*** Reading passage

As the days get closer to the vacation, I still have a lot of things on my mind that is like weights pulling me down or question marks that make me lose direction.

Every evening/night the same thing happens and that is when my mom and sister start to yell for the 100th time already. I'm getting annoyed by it and also wanna move further away from them.

My sis playing too much on her PS, but she does her homework and that's good. But the fact she still will be playing till 5 am is too much. I know she wants some freedom and want to do things when and what she wants but that will come when she ages. We are still in our mom's house so it's her rules and household, we help to move forward but lately, it's Always been backward or stopped moving as we are all busy with school, work, or something else.

I still am working on my seasoning scarf but my mom is using my needles to knit. I like that she is also trying to do something back that she didn't have done for ages.

Today I also heard from my sister that one of my exes is still caring for me and I am kinda still too but I wanna wait for him to say it and not rush anything. Because he is my first one that felt like a whole relationship back then when we were younger. Now I am an adult and he is more understanding than before, he was always understanding but now it's more than in the past.

We had one long talk in VC as he had with my bestie because it's always better to have someone to talk to when you're down or when things happen in real life. My mom and sister were arguing with each other and he heard everything. I explained things and he understood and told me that it was a tricky situation we were in. It made me calm when he talked about how he couldn't do anything for us but that he wanted to be a listening ear and summarize what the problem might be with the ones who started to argue.

I always try to be better when isn't up to me, because I didn't do anything wrong in the situation. I try every day to take care of my family (mom and sister). Try doing the laundry, dishes, and cleaning, but I feel that it is getting harder and harder to do it on my own.

Well, that is what concerns my heart and is finally out, I'll now go to my dreams to maybe find something interesting in them and who knows maybe I will find a solution in all of it.

******
*** Data under study

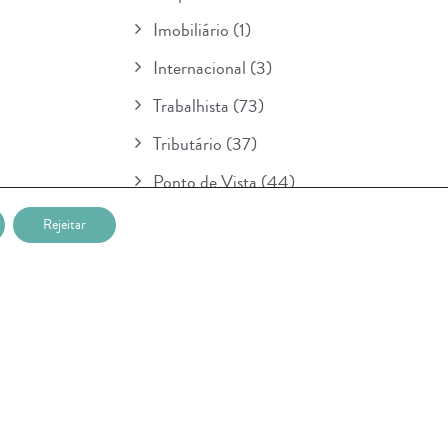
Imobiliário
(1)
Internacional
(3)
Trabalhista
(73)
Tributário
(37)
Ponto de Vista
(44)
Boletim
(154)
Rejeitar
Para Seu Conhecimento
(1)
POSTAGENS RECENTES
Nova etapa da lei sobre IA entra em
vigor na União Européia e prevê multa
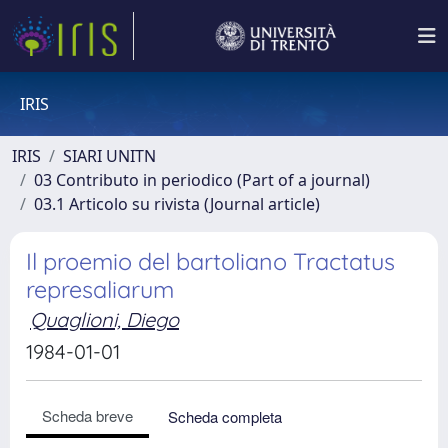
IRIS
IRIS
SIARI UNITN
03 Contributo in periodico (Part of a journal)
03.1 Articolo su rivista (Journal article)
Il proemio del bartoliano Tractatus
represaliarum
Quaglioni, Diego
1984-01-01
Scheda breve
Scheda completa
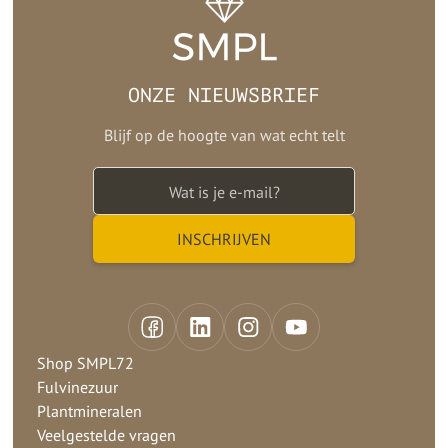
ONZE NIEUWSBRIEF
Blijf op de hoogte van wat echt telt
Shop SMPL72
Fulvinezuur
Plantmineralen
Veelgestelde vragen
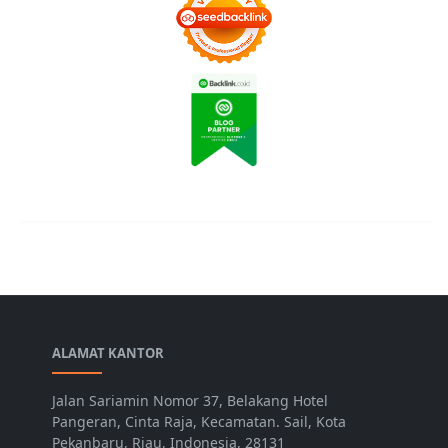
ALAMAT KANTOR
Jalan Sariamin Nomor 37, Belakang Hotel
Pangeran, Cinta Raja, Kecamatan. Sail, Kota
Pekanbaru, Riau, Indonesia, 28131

******
*** Data under study

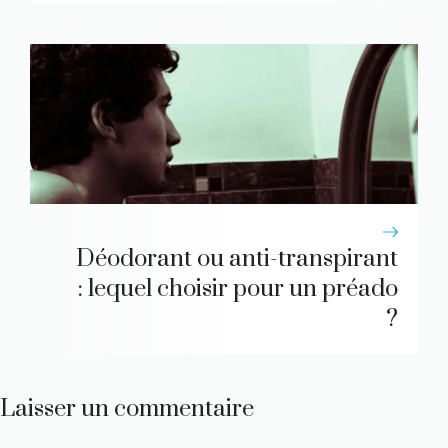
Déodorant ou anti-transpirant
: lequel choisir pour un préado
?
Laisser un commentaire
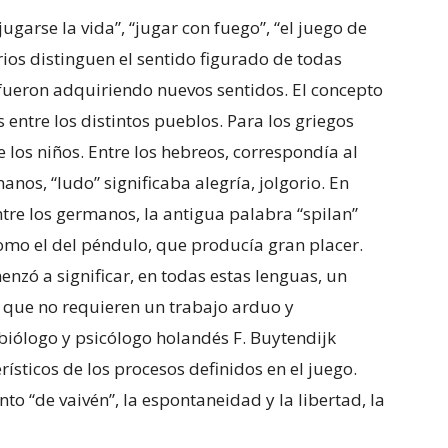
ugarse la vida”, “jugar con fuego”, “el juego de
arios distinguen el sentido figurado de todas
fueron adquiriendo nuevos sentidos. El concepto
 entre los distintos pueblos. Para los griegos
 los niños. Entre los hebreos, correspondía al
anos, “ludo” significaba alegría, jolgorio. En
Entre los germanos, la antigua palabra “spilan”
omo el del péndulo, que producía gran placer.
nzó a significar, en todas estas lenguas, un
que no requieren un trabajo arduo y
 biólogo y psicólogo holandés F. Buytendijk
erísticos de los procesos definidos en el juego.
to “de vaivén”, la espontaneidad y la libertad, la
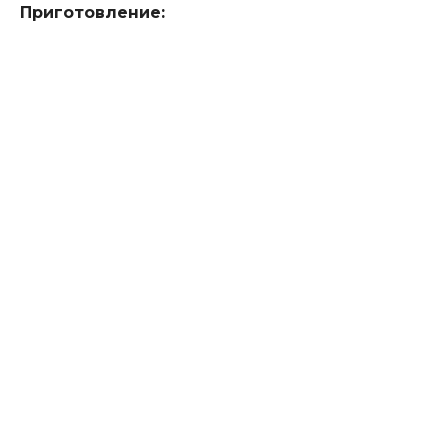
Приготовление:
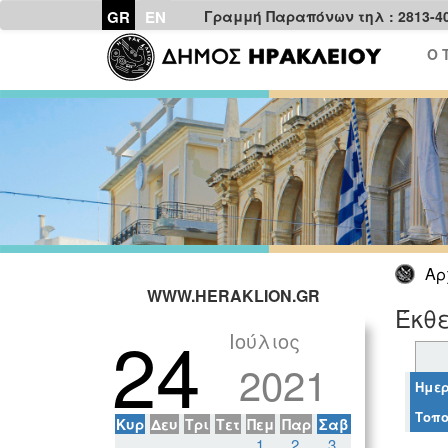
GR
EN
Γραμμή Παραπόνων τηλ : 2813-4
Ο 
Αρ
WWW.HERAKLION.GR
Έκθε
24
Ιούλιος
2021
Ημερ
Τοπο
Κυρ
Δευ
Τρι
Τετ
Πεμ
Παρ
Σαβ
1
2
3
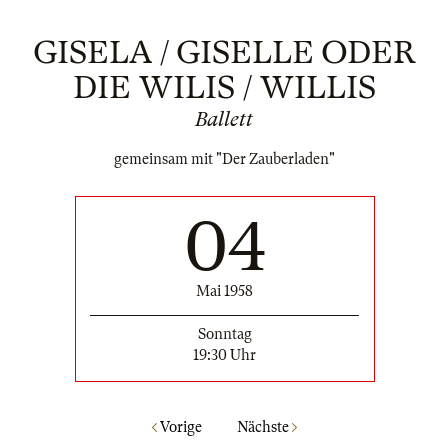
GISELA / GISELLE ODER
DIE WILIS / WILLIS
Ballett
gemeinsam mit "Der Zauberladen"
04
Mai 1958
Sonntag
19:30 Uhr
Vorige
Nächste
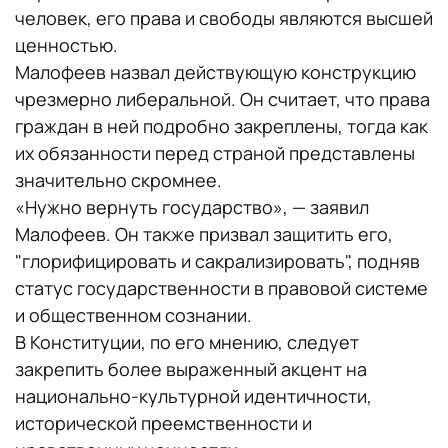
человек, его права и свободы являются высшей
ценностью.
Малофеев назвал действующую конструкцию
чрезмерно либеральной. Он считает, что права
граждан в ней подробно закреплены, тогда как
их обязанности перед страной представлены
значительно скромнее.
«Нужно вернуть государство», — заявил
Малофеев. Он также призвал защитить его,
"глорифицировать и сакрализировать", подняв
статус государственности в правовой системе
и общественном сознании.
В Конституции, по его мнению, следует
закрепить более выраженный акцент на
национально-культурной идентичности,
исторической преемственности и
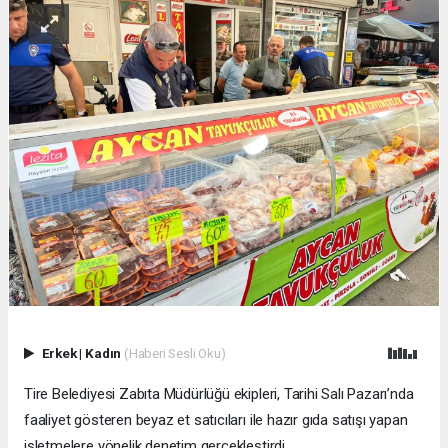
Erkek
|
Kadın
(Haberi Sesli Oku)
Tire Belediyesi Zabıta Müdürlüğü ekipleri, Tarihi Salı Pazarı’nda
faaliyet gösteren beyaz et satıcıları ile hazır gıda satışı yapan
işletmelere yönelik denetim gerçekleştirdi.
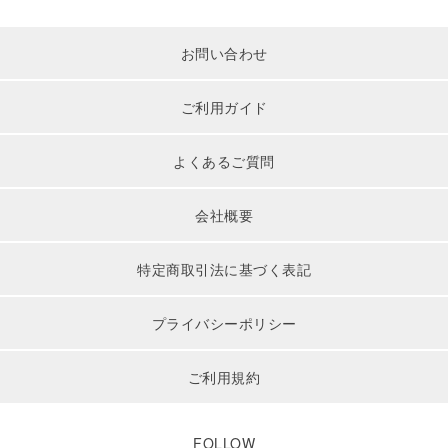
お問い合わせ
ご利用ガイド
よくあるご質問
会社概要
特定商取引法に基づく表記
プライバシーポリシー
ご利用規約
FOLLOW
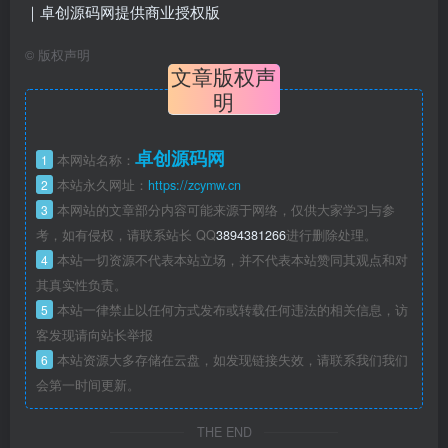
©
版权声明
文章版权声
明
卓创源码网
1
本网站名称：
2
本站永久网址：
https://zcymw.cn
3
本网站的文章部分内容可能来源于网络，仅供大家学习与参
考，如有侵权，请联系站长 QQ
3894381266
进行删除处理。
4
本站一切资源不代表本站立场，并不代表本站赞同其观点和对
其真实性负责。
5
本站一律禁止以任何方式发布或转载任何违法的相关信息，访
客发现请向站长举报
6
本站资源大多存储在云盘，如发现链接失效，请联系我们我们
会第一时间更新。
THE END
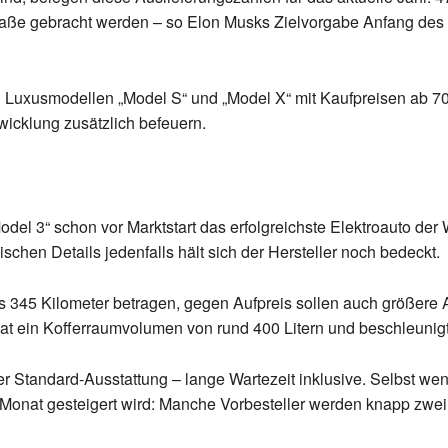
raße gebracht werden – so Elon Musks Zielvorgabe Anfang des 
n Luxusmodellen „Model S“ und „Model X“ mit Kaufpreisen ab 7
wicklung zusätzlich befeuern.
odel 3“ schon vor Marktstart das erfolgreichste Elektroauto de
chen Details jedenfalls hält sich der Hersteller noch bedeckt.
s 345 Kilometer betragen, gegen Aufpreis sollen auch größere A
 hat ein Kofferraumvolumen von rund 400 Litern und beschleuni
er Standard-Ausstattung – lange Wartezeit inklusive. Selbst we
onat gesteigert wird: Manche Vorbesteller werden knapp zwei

******
*** Data under study

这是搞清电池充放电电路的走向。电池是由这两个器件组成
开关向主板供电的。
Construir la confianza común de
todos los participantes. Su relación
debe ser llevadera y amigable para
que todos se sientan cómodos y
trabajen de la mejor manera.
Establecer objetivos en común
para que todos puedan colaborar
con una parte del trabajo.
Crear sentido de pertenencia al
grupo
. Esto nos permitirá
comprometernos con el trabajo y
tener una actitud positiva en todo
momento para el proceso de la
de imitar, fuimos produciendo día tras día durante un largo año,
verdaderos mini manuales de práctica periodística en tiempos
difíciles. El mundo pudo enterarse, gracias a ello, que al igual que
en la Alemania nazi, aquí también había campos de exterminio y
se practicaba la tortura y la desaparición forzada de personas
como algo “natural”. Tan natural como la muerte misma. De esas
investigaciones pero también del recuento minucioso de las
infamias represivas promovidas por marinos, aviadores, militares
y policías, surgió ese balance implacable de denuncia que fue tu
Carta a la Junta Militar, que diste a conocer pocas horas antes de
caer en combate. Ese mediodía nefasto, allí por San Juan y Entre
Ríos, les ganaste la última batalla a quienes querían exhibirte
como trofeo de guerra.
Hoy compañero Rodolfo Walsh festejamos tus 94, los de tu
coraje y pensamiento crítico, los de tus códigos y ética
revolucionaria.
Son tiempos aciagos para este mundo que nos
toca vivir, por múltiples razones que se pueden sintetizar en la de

******

Request 1 >>
Answer these questions using the personal reflection.
(a) Until what time will the sister still be playing on her PS?
(b) What is the mother using the writer's needles to do?
(c) Which three household chores does the writer try to do?
Request 2 >> Retype the part of the personal reflection starting with "My sis playing" and going on through "done for ages.".

Exercise response 1 >>
(a) Till 5 am.
(b) To knit.
(c) The laundry, the dishes, and cleaning.

Exercise response 2 >>
My sis playing too much on her PS, but she does her homework and that's good. But the fact she still will be playing till 5 am is too much. I know she wants some freedom and want to do things when and what she wants but that will come when she ages. We are still in our mom's house so it's her rules and household, we help to move forward but lately, it's Always been backward or stopped moving as we are all busy with school, work, or something else.

I still am working on my seasoning scarf but my mom is using my needles to knit. I like that she is also trying to do something back that she didn't have done for ages.